Même si elle est appelée à se réduire à terme, l’influence du pétrole sur l’économie et la géopolitique demeure décisive.
L’économie du XXIe siècle, placée sous le signe de la révolution numérique et de la transition écologique, continue à reposer sur l’énergie. En raison de l’impératif écologique, le pétrole est de plus en plus considéré dans les pays développés comme une relique barbare de la seconde révolution industrielle. Mais force est de constater que la consommation d’énergie continue de progresser autour de 2,1 % par an et que le pétrole reste de loin la première source.
Même si elle est appelée à se réduire à terme, l’influence du pétrole sur l’économie et la géopolitique demeure décisive.
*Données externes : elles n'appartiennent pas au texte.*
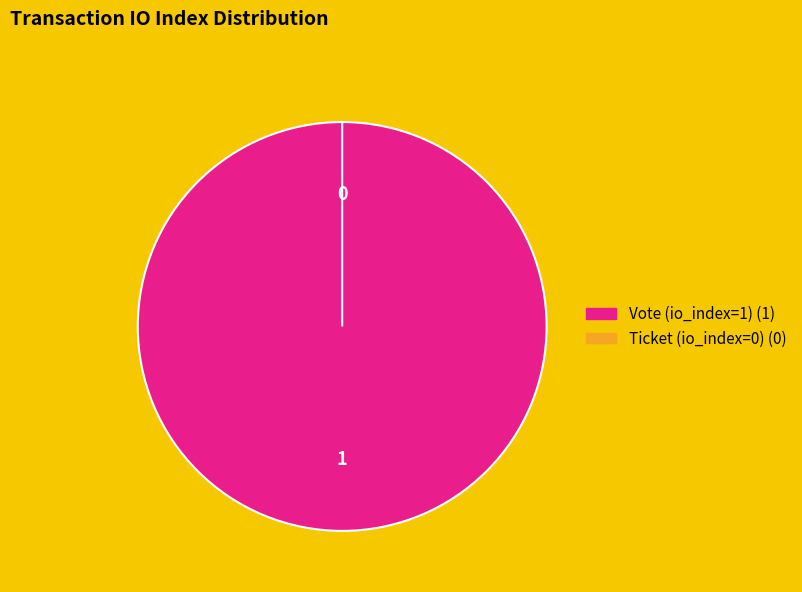

Which slice is the smallest?

Ticket (io_index=0)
Une nouvelle preuve en est donnée par la décision de Donald Trump de durcir le régime des sanctions contre les exportations de pétrole iranien. L’objectif consiste à réduire à néant les sources de revenus du régime des mollahs qui financent l’empire chiite construit au Moyen-Orient, tout en amplifiant la crise économique et sociale de l’Iran. Mais les conséquences sont mondiales. Cumulées avec les sanctions contre le Venezuela et avec le chaos qui règne en Libye, le durcissement des sanctions contre l’Iran limite l’offre. Contrairement aux espoirs de Donald Trump, l’Arabie saoudite observe en effet pour l’heure un prudent attentisme, limitant sa production à 10 millions de barils par jour afin de maintenir le baril au-dessus d’un prix plancher de 70 dollars. Ceci dans le but d’alimenter les formidables profits d’Aramco (111 milliards de dollars en 2018) pour financer la transformation de son modèle économique et la préparation de l’après-pétrole.
Au total, les initiatives de Donald Trump ont provoqué une augmentation du prix du baril de 53 à 74 dollars depuis le début de l’année et pourraient déboucher sur une hausse supplémentaire de 10 dollars. La volatilité du marché de l’énergie se trouve renforcée.
Ces évolutions conjoncturelles masquent des révolutions fondamentales du secteur de l’énergie. Les hydrocarbures non conventionnels ont permis aux États-Unis de redevenir le premier producteur mondial (15,5 millions de barils par jour en 2018 avec un objectif de 19,6 millions de barils par jour en 2024) en même temps qu’un exportateur net de gaz. La production non conventionnelle augmente de 1,1 million de barils par jour par an. Sa flexibilité et la chute de ses coûts ont fait basculer le pouvoir de marché de l’Opep vers les États-Unis, les libérant de leur dépendance au Moyen-Orient.
L’enjeu est majeur dans la lutte pour le leadership mondial. La Chine manque de pétrole et se trouve limitée dans le développement d’alternatives par la pénurie de ses ressources en eau. D’où le déploiement international de ses groupes, CNPC et CNOOC, qui ont repris les participations de Total en Iran et dans l’Arctique russe. D’où l’importance des « nouvelles routes de la soie » qui cherchent à sécuriser les approvisionnements tout en prenant le contrôle des infrastructures stratégiques. La Russie, troisième producteur mondial, est isolée et contrainte sous la pression des États-Unis de redéployer ses exportations de l’Europe vers l’Asie au prix de moindres recettes. L’Europe, dont le marché de l’énergie a été désorganisé par la sortie unilatérale du nucléaire décidée par l’Allemagne en 2011, conjugue faiblesse de l’innovation, prix élevé pour les producteurs et les ménages, dépendance stratégique accrue, interruption de la baisse de ses émissions du fait du poids du charbon et du lignite dans le mix allemand (35,3 %). Elle est devenue, dans ce secteur également, la variable d’ajustement de la confrontation ouverte entre les grandes puissances du XXIe siècle.
Les évolutions récentes du marché pétrolier comportent plusieurs leçons. La malédiction du pétrole perdure, comme le soulignent la Russie, l’Arabie saoudite, le Venezuela, l’Algérie, l’Irak ou la Libye qui conjuguent autocratie, non-développement et oppression de la société, quand ce n’est pas la guerre civile. L’instrumentalisation par Donald Trump du marché pétrolier pour servir ses ambitions stratégiques est tout aussi dangereuse politiquement et économiquement que le recours au protectionnisme. L’énergie reste déterminante dans l’élaboration d’un modèle de développement écologiquement et socialement soutenable. L’indispensable transition énergétique prendra beaucoup plus de temps qu’il n’est affiché par les pouvoirs publics, ce qui invite à travailler à l’efficacité énergétique parallèlement au développement des énergies renouvelables rentables. La lutte contre le réchauffement climatique passe par l’instauration d’une taxe carbone mais plus encore par l’investissement et l’innovation. L’Europe doit impérativement se doter d’une stratégie énergétique conciliant transition écologique, compétitivité économique et sécurité.